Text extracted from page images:
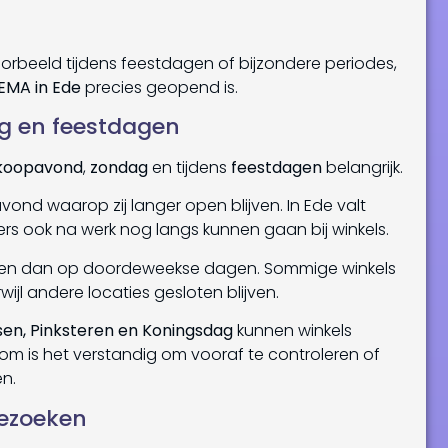
rbeeld tijdens feestdagen of bijzondere periodes,
EMA in Ede
precies geopend is.
g en feestdagen
koopavond
,
zondag
en tijdens
feestdagen
belangrijk.
nd waarop zij langer open blijven. In Ede valt
rs ook na werk nog langs kunnen gaan bij winkels.
jden dan op doordeweekse dagen. Sommige winkels
ijl andere locaties gesloten blijven.
sen, Pinksteren en Koningsdag
kunnen winkels
 is het verstandig om vooraf te controleren of
en.
ezoeken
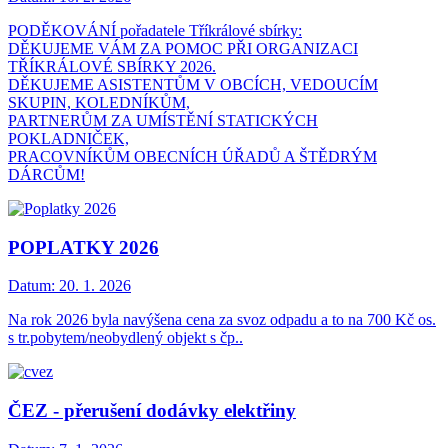
PODĚKOVÁNÍ pořadatele Tříkrálové sbírky:
DĚKUJEME VÁM ZA POMOC PŘI ORGANIZACI
TŘÍKRÁLOVÉ SBÍRKY 2026.
DĚKUJEME ASISTENTŮM V OBCÍCH, VEDOUCÍM
SKUPIN, KOLEDNÍKŮM,
PARTNERŮM ZA UMÍSTĚNÍ STATICKÝCH
POKLADNIČEK,
PRACOVNÍKŮM OBECNÍCH ÚŘADŮ A ŠTĚDRÝM
DÁRCŮM!
POPLATKY 2026
Datum:
20. 1. 2026
Na rok 2026 byla navýšena cena za svoz odpadu a to na 700 Kč os.
s tr.pobytem/neobydlený objekt s čp..
ČEZ - přerušení dodávky elektřiny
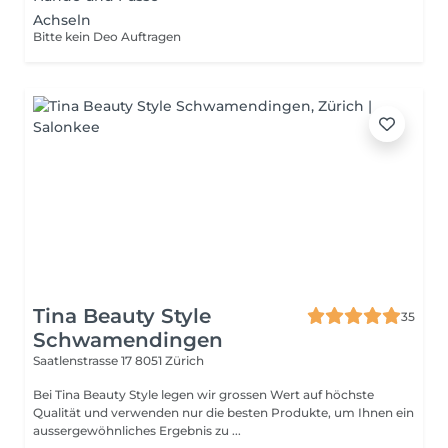
Achseln
Bitte kein Deo Auftragen
Tina Beauty Style
35
Schwamendingen
Saatlenstrasse 17
8051 Zürich
Bei Tina Beauty Style legen wir grossen Wert auf höchste
Qualität und verwenden nur die besten Produkte, um Ihnen ein
aussergewöhnliches Ergebnis zu ...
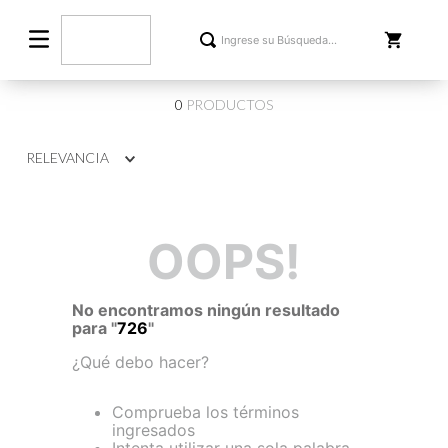
0
PRODUCTOS
RELEVANCIA
OOPS!
No encontramos ningún resultado
para "
726
"
¿Qué debo hacer?
Comprueba los términos
ingresados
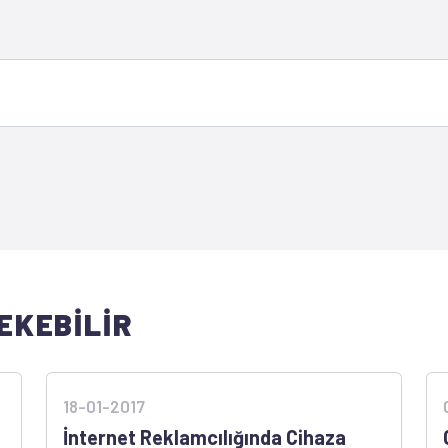
EKEBİLİR
18-01-2017
İnternet Reklamcılığında Cihaza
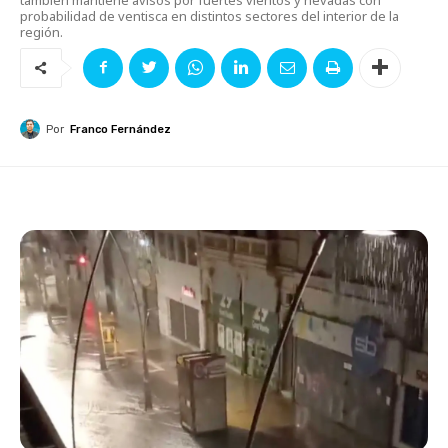
probabilidad de ventisca en distintos sectores del interior de la
región.
Por
Franco Fernández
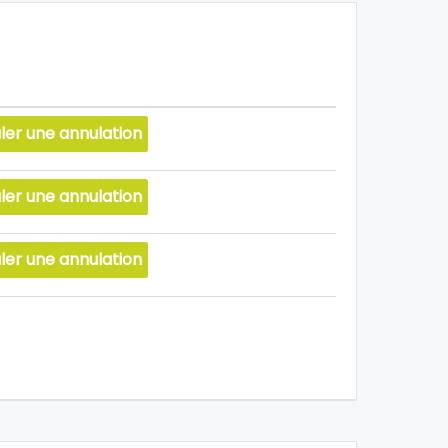
ler une annulation
ler une annulation
ler une annulation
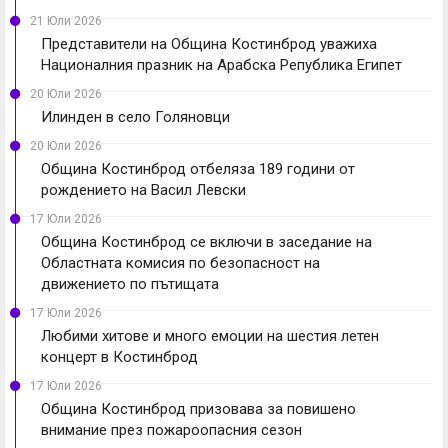
21 Юли 2026
Представители на Община Костинброд уважиха
Националния празник на Арабска Република Египет
20 Юли 2026
Илинден в село Голяновци
20 Юли 2026
Община Костинброд отбеляза 189 години от
рождението на Васил Левски
17 Юли 2026
Община Костинброд се включи в заседание на
Областната комисия по безопасност на
движението по пътищата
17 Юли 2026
Любими хитове и много емоции на шестия летен
концерт в Костинброд
17 Юли 2026
Община Костинброд призовава за повишено
внимание през пожароопасния сезон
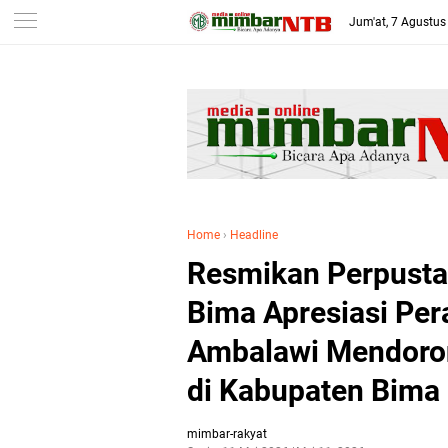
-->
Jum'at, 7 Agustus
Home
›
Headline
Resmikan Perpust
Bima Apresiasi Pe
Ambalawi Mendoron
di Kabupaten Bima
mimbar-rakyat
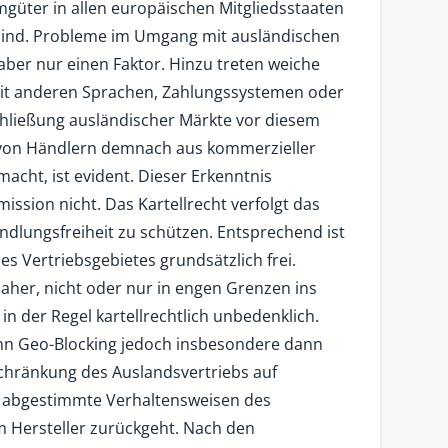
güter in allen europäischen Mitgliedsstaaten
sind. Probleme im Umgang mit ausländischen
ber nur einen Faktor. Hinzu treten weiche
mit anderen Sprachen, Zahlungssystemen oder
hließung ausländischer Märkte vor diesem
l von Händlern demnach aus kommerzieller
macht, ist evident. Dieser Erkenntnis
ission nicht. Das Kartellrecht verfolgt das
ndlungsfreiheit zu schützen. Entsprechend ist
es Vertriebsgebietes grundsätzlich frei.
daher, nicht oder nur in engen Grenzen ins
 in der Regel kartellrechtlich unbedenklich.
kann Geo-Blocking jedoch insbesondere dann
schränkung des Auslandsvertriebs auf
 abgestimmte Verhaltensweisen des
m Hersteller zurückgeht. Nach den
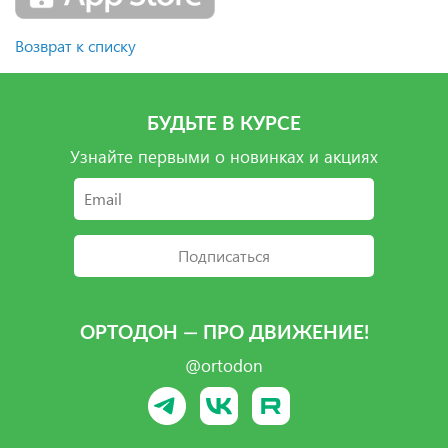
Возврат к списку
БУДЬТЕ В КУРСЕ
Узнайте первыми о новинках и акциях
Подписаться
ОРТОДОН — ПРО ДВИЖЕНИЕ!
@ortodon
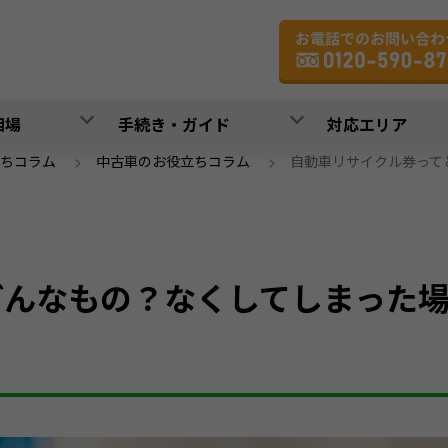
相場
手続き・ガイド
対応エリア
ちコラム
>
中古車のお役立ちコラム
>
自動車リサイクル券って
どんなもの？なくしてしまった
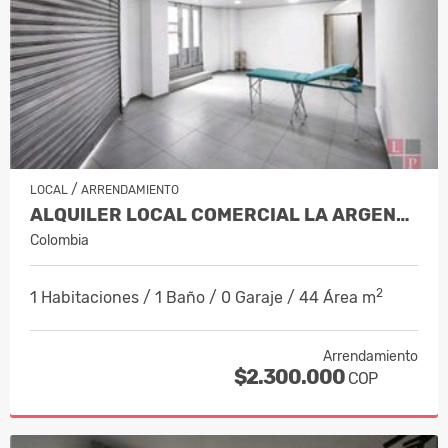
/
LOCAL
ARRENDAMIENTO
ALQUILER LOCAL COMERCIAL LA ARGENTINA…
Colombia
2
1 Habitaciones / 1 Baño / 0 Garaje / 44 Área m
Arrendamiento
$2.300.000
COP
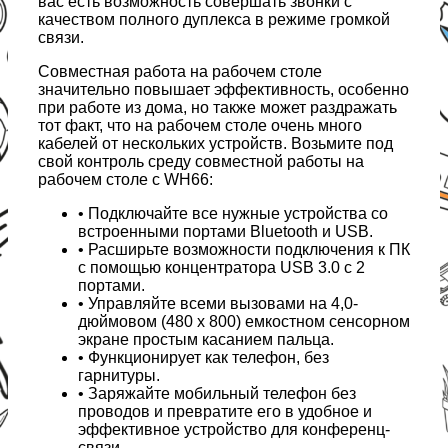
вас есть возможность совершать звонки с
качеством полного дуплекса в режиме громкой
связи.
Совместная работа на рабочем столе
значительно повышает эффективность, особенно
при работе из дома, но также может раздражать
тот факт, что на рабочем столе очень много
кабелей от нескольких устройств. Возьмите под
свой контроль среду совместной работы на
рабочем столе с WH66:
• Подключайте все нужные устройства со
встроенными портами Bluetooth и USB.
• Расширьте возможности подключения к ПК
с помощью концентратора USB 3.0 с 2
портами.
• Управляйте всеми вызовами на 4,0-
дюймовом (480 x 800) емкостном сенсорном
экране простым касанием пальца.
• Функционирует как телефон, без
гарнитуры.
• Заряжайте мобильный телефон без
проводов и превратите его в удобное и
эффективное устройство для конференц-
связи.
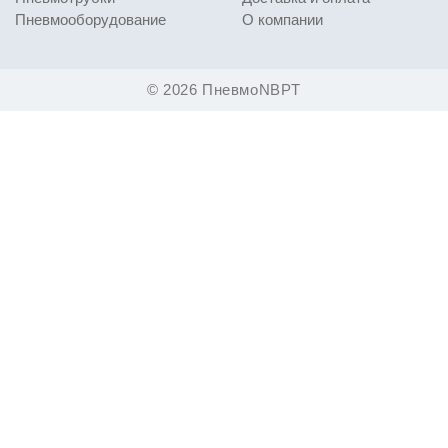
Пневмооборудование
О компании
© 2026 ПневмоNBPT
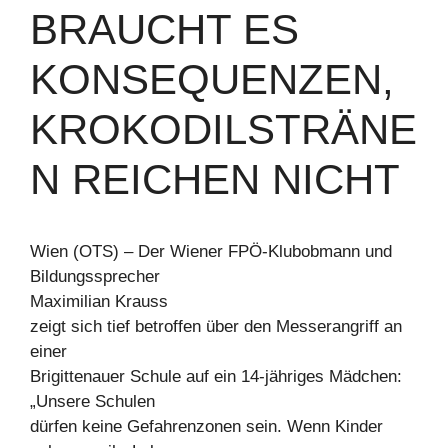
BRAUCHT ES
KONSEQUENZEN,
KROKODILSTRÄNE
N REICHEN NICHT
Wien (OTS) – Der Wiener FPÖ-Klubobmann und
Bildungssprecher
Maximilian Krauss
zeigt sich tief betroffen über den Messerangriff an
einer
Brigittenauer Schule auf ein 14-jähriges Mädchen:
„Unsere Schulen
dürfen keine Gefahrenzonen sein. Wenn Kinder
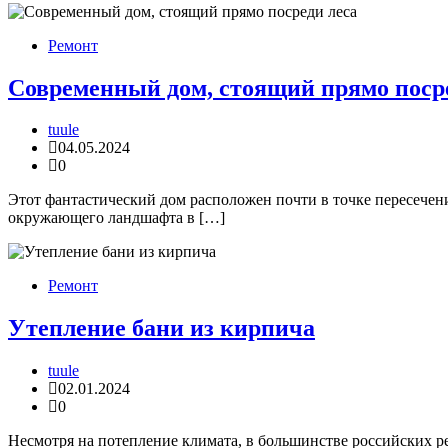
Ремонт
Современный дом, стоящий прямо поср
tuule
04.05.2024
0
Этот фантастический дом расположен почти в точке пересечен
окружающего ландшафта в […]
Ремонт
Утепление бани из кирпича
tuule
02.01.2024
0
Несмотря на потепление климата, в большинстве российских 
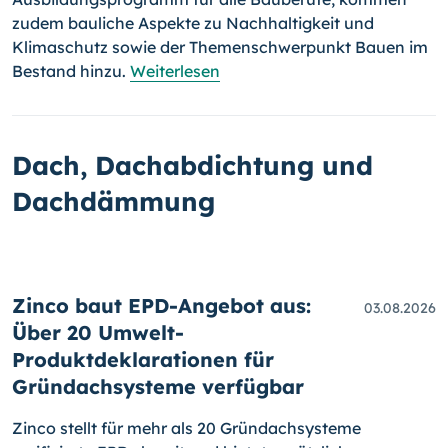
zudem bauliche Aspekte zu Nachhaltigkeit und
Klimaschutz sowie der Themenschwerpunkt Bauen im
Bestand hinzu.
Weiterlesen
Dach, Dachabdichtung und
Dachdämmung
Zinco baut EPD-Angebot aus:
03.08.2026
Über 20 Umwelt-
Produktdeklarationen für
Gründachsysteme verfügbar
Zinco stellt für mehr als 20 Gründachsysteme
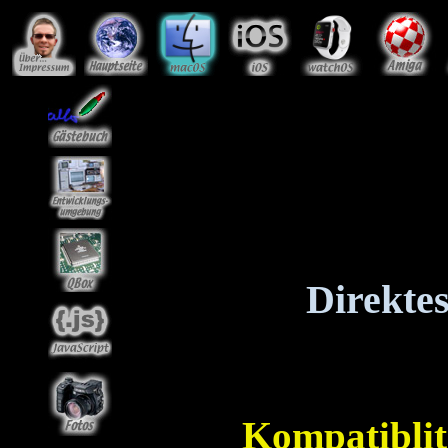
Direkte
Kompatiblit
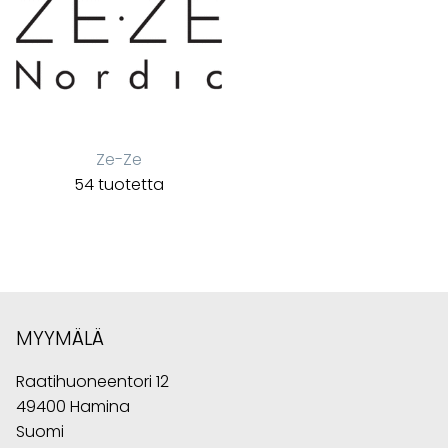
Ze-Ze
54 tuotetta
MYYMÄLÄ
Raatihuoneentori 12
49400 Hamina
Suomi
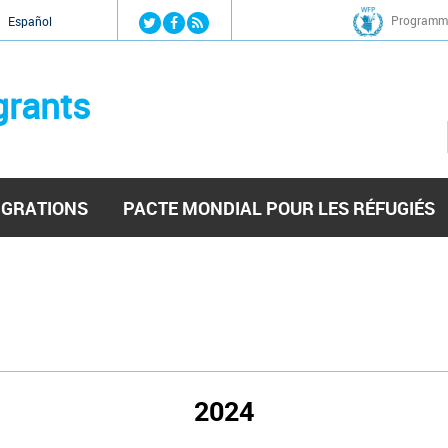
Jump to navigation
Programme
Español
grants
IGRATIONS
PACTE MONDIAL POUR LES RÉFUGIÉS
2024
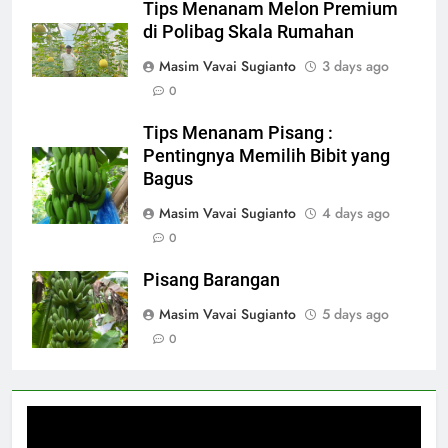
Tips Menanam Melon Premium
di Polibag Skala Rumahan
Masim Vavai Sugianto
3 days ago
0
Tips Menanam Pisang :
Pentingnya Memilih Bibit yang
Bagus
Masim Vavai Sugianto
4 days ago
0
Pisang Barangan
Masim Vavai Sugianto
5 days ago
0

GOAL OF THE EXERCISE: Could you extract the text of every entry above, reproducing each line exactly as it appears, and leave the pictures out of your answer?

EXERCISE RESULT:
rbeeld tijdens feestdagen of bijzondere periodes,
EMA in Ede
precies geopend is.
g en feestdagen
koopavond
,
zondag
en tijdens
feestdagen
belangrijk.
nd waarop zij langer open blijven. In Ede valt
rs ook na werk nog langs kunnen gaan bij winkels.
jden dan op doordeweekse dagen. Sommige winkels
ijl andere locaties gesloten blijven.
sen, Pinksteren en Koningsdag
kunnen winkels
 is het verstandig om vooraf te controleren of
en.
ezoeken
PODĚKOVÁNÍ pořadatele Tříkrálové sbírky:
DĚKUJEME VÁM ZA POMOC PŘI ORGANIZACI
TŘÍKRÁLOVÉ SBÍRKY 2026.
DĚKUJEME ASISTENTŮM V OBCÍCH, VEDOUCÍM
SKUPIN, KOLEDNÍKŮM,
PARTNERŮM ZA UMÍSTĚNÍ STATICKÝCH
POKLADNIČEK,
PRACOVNÍKŮM OBECNÍCH ÚŘADŮ A ŠTĚDRÝM
DÁRCŮM!
POPLATKY 2026
Datum:
20. 1. 2026
Na rok 2026 byla navýšena cena za svoz odpadu a to na 700 Kč os.
s tr.pobytem/neobydlený objekt s čp..
ČEZ - přerušení dodávky elektřiny
Achseln
Bitte kein Deo Auftragen
Tina Beauty Style
35
Schwamendingen
Saatlenstrasse 17
8051 Zürich
Bei Tina Beauty Style legen wir grossen Wert auf höchste
Qualität und verwenden nur die besten Produkte, um Ihnen ein
aussergewöhnliches Ergebnis zu ...
0
PRODUCTOS
RELEVANCIA
OOPS!
No encontramos ningún resultado
para "
726
"
¿Qué debo hacer?
Comprueba los términos
ingresados
EKEBİLİR
18-01-2017
İnternet Reklamcılığında Cihaza
probabilidad de ventisca en distintos sectores del interior de la
región.
Por
Franco Fernández
ler une annulation
ler une annulation
ler une annulation
21 Юли 2026
Представители на Община Костинброд уважиха
Националния празник на Арабска Република Египет
20 Юли 2026
Илинден в село Голяновци
20 Юли 2026
Община Костинброд отбеляза 189 години от
рождението на Васил Левски
17 Юли 2026
Община Костинброд се включи в заседание на
Областната комисия по безопасност на
движението по пътищата
17 Юли 2026
Любими хитове и много емоции на шестия летен
концерт в Костинброд
17 Юли 2026
Община Костинброд призовава за повишено
внимание през пожароопасния сезон
-->
Jum'at, 7 Agustus
Home
›
Headline
Resmikan Perpust
Bima Apresiasi Pe
Ambalawi Mendoron
di Kabupaten Bima
mimbar-rakyat
güter in allen europäischen Mitgliedsstaaten
sind. Probleme im Umgang mit ausländischen
ber nur einen Faktor. Hinzu treten weiche
mit anderen Sprachen, Zahlungssystemen oder
hließung ausländischer Märkte vor diesem
l von Händlern demnach aus kommerzieller
macht, ist evident. Dieser Erkenntnis
ission nicht. Das Kartellrecht verfolgt das
ndlungsfreiheit zu schützen. Entsprechend ist
es Vertriebsgebietes grundsätzlich frei.
daher, nicht oder nur in engen Grenzen ins
 in der Regel kartellrechtlich unbedenklich.
kann Geo-Blocking jedoch insbesondere dann
schränkung des Auslandsvertriebs auf
 abgestimmte Verhaltensweisen des
m Hersteller zurückgeht. Nach den
Возврат к списку
БУДЬТЕ В КУРСЕ
Узнайте первыми о новинках и акциях
Подписаться
ОРТОДОН — ПРО ДВИЖЕНИЕ!
@ortodon
相場
手続き・ガイド
対応エリア
ちコラム
>
中古車のお役立ちコラム
>
自動車リサイクル券って
どんなもの？なくしてしまった
/
LOCAL
ARRENDAMIENTO
ALQUILER LOCAL COMERCIAL LA ARGENTINA…
Colombia
2
1 Habitaciones / 1 Baño / 0 Garaje / 44 Área m
Arrendamiento
$2.300.000
COP
вас есть возможность совершать звонки с
качеством полного дуплекса в режиме громкой
связи.
Совместная работа на рабочем столе
значительно повышает эффективность, особенно
при работе из дома, но также может раздражать
тот факт, что на рабочем столе очень много
кабелей от нескольких устройств. Возьмите под
свой контроль среду совместной работы на
рабочем столе с WH66:
• Подключайте все нужные устройства со
встроенными портами Bluetooth и USB.
• Расширьте возможности подключения к ПК
с помощью концентратора USB 3.0 с 2
портами.
• Управляйте всеми вызовами на 4,0-
дюймовом (480 x 800) емкостном сенсорном
экране простым касанием пальца.
• Функционирует как телефон, без
гарнитуры.
• Заряжайте мобильный телефон без
проводов и превратите его в удобное и
эффективное устройство для конференц-
связи.
Пневмооборудование
О компании
© 2026 ПневмоNBPT
BRAUCHT ES
KONSEQUENZEN,
KROKODILSTRÄNE
N REICHEN NICHT
Wien (OTS) – Der Wiener FPÖ-Klubobmann und
Bildungssprecher
Maximilian Krauss
zeigt sich tief betroffen über den Messerangriff an
einer
Brigittenauer Schule auf ein 14-jähriges Mädchen:
„Unsere Schulen
dürfen keine Gefahrenzonen sein. Wenn Kinder
Ремонт
Современный дом, стоящий прямо поср
tuule
04.05.2024
0
Этот фантастический дом расположен почти в точке пересечен
окружающего ландшафта в […]
Ремонт
Утепление бани из кирпича
tuule
02.01.2024
0
Несмотря на потепление климата, в большинстве российских 
zudem bauliche Aspekte zu Nachhaltigkeit und
Klimaschutz sowie der Themenschwerpunkt Bauen im
Bestand hinzu.
Weiterlesen
Dach, Dachabdichtung und
Dachdämmung
Zinco baut EPD-Angebot aus:
03.08.2026
Über 20 Umwelt-
Produktdeklarationen für
Gründachsysteme verfügbar
Zinco stellt für mehr als 20 Gründachsysteme
Direkte
Kompatiblit
Ze-Ze
54 tuotetta
MYYMÄLÄ
Raatihuoneentori 12
49400 Hamina
Suomi
Jump to navigation
Programme
Español
grants
IGRATIONS
PACTE MONDIAL POUR LES RÉFUGIÉS
2024
Tips Menanam Melon Premium
di Polibag Skala Rumahan
Masim Vavai Sugianto
3 days ago
0
Tips Menanam Pisang :
Pentingnya Memilih Bibit yang
Bagus
Masim Vavai Sugianto
4 days ago
0
Pisang Barangan
Masim Vavai Sugianto
5 days ago
0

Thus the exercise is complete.